Barely, barely touch the canvas.
See, pick up some of this purplish color, let it become part of your shadows.
And over here we're just gonna sort of let it fade away right into nothing.
There we go, maybe this comes right down, there it is, you knew it was there.
And I hope this painting gives you ideas.
You know, we're not trying to give you things just to copy, we're trying to give you ideas and we're trying to teach you a technique and then turn you loose on the world.
Okay, let's put a few more little grassy things in here.
These paintings can be done in any color.
They don't have to be done in just purple, you could do them in any color.
Now, maybe up in here we'll show a little bit of snow, a little bit of light.
My home's in Fairbanks, Alaska so I like to do snow paintings, I see a lot of snow where I live.
There we are, just let these fade right on off into nothing, just right on away.
See how easy that is?
Now then, let's go back over to this tree over here and finish this up.
Lift up just a little bit here and there like so, and let it go.
Then I'm gonna bring in a little bit of snow, little highlight here and there, let the sun play across.
Okay now, while I've got this brush going with a little bit of the blue on it, let's put some indication of a little bit of snow on the trees.

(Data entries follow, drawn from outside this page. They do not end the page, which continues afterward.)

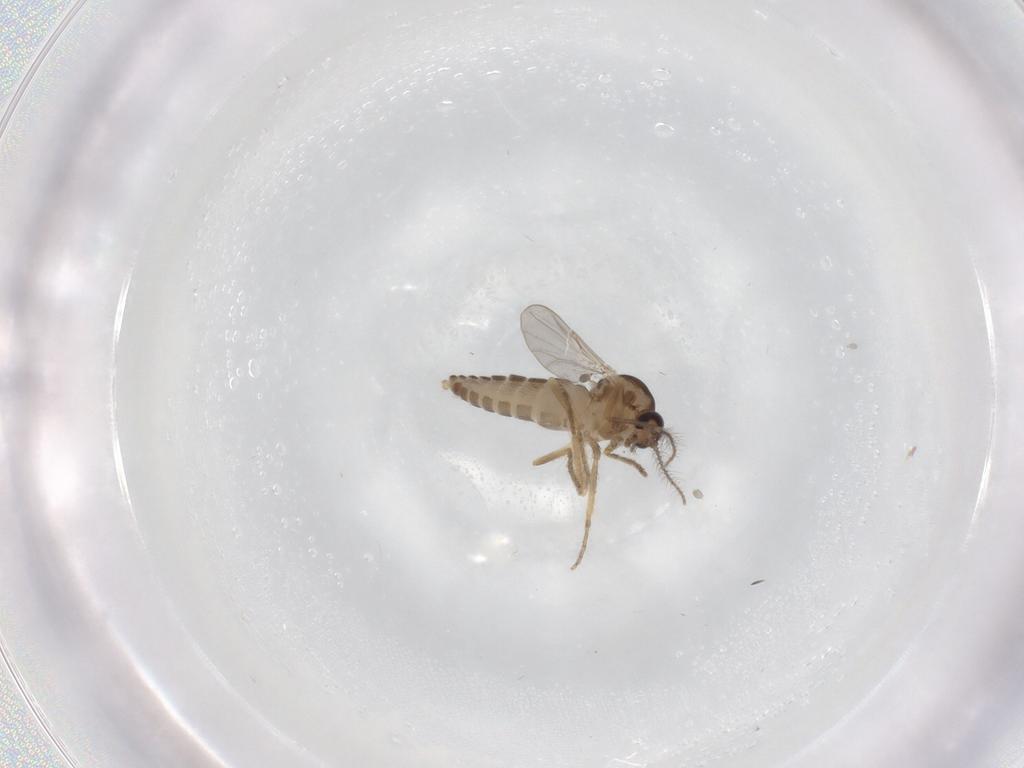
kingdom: Animalia
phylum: Arthropoda
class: Insecta
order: Diptera
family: Ceratopogonidae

We'll start with this one here.
We don't want a great deal, I don't want to lose the dark values here so I just put some little indications here and there.
There we are.
Just a few.
Now, let's go over into the clump of trees and do exactly the same thing, just touch just here and there, just a few.
Just a few, drop them in.
Dark down there, darker, darker, darker as it goes down toward the bottom.
Very, very dark.
Very, very dark, let it go.
A few up here on that one and we're in business.
Let's put a little bit of water in this painting.

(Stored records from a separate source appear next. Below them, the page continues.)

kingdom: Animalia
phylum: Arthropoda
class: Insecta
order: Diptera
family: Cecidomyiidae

All we need to do is go right in here with our large brush and pick up a little bit of the dark color.
Decide where you want your water to be, maybe it lives right there, and pull straight down.
Even though you're going around the corner, still pull straight down.
And, that easy, that easy, we'll create some beautiful, beautiful little reflections straight down.
There we go.
Now, very lightly, go across, makes it look like water.
Let's put a few little stones and stuff here, back into the purple color and decide where you want a little stone to be and just lay in some paint like that, that's all there is to it.
Maybe there's a little stone that lives right there, there he is, see, just lay it in.
I know, let's have one right here.
Just lay in your little stone.
Then we'll take a little bit of the white, titanium white, and come right over the top of that stone.
Now, there, very lightly, just right over the top, just like so.
Bit of white, and let's lay some snow on that stone and you can put as many stones in here as you want.
As many as you want, let them go.
Tell you what, let's add a little blue to this one, put it over here maybe in the shadow and there.
Just let it come across like that.
Maybe this comes right on down, just let it go.
There we are.
See and you pick up a little of that color and it makes it look like a shadow.
You know, we don't make mistakes, we have happy accidents so let it happen, learn to use anything that happens.
Alright, now we needs a water line here.
Clean up the edges and finish this little painting up so we'll take a little bit of the magic white and I'm gonna put it on the palette, pull it out very, very flat and then cut across it.
Just cut across it, you have a very thin line of paint on the knife.
And we'll go right up here and act just like you're trying to cut a hole in the canvas.
Just like you're trying to saw a hole right through it, push very hard.
We use a very, very firm pressure here just like so.
There, and just let these water lines work right around.
I hope you've enjoyed this, this is a very, very nice little painting, easy to do, it's a good first project.
Get you started, get your blood fired up.
Hope next week you have your almighty brush out and your easel set up, big glass of tea sitting there and ready to go with me.
Let's sign this one and we'll call it finished.
I'll take a little bit of the thin oil, and I did put some permanent red out here which was not on the screen, just for signature, and let's sign right here today.
And that's all there is to it, a thin paint, go right on there.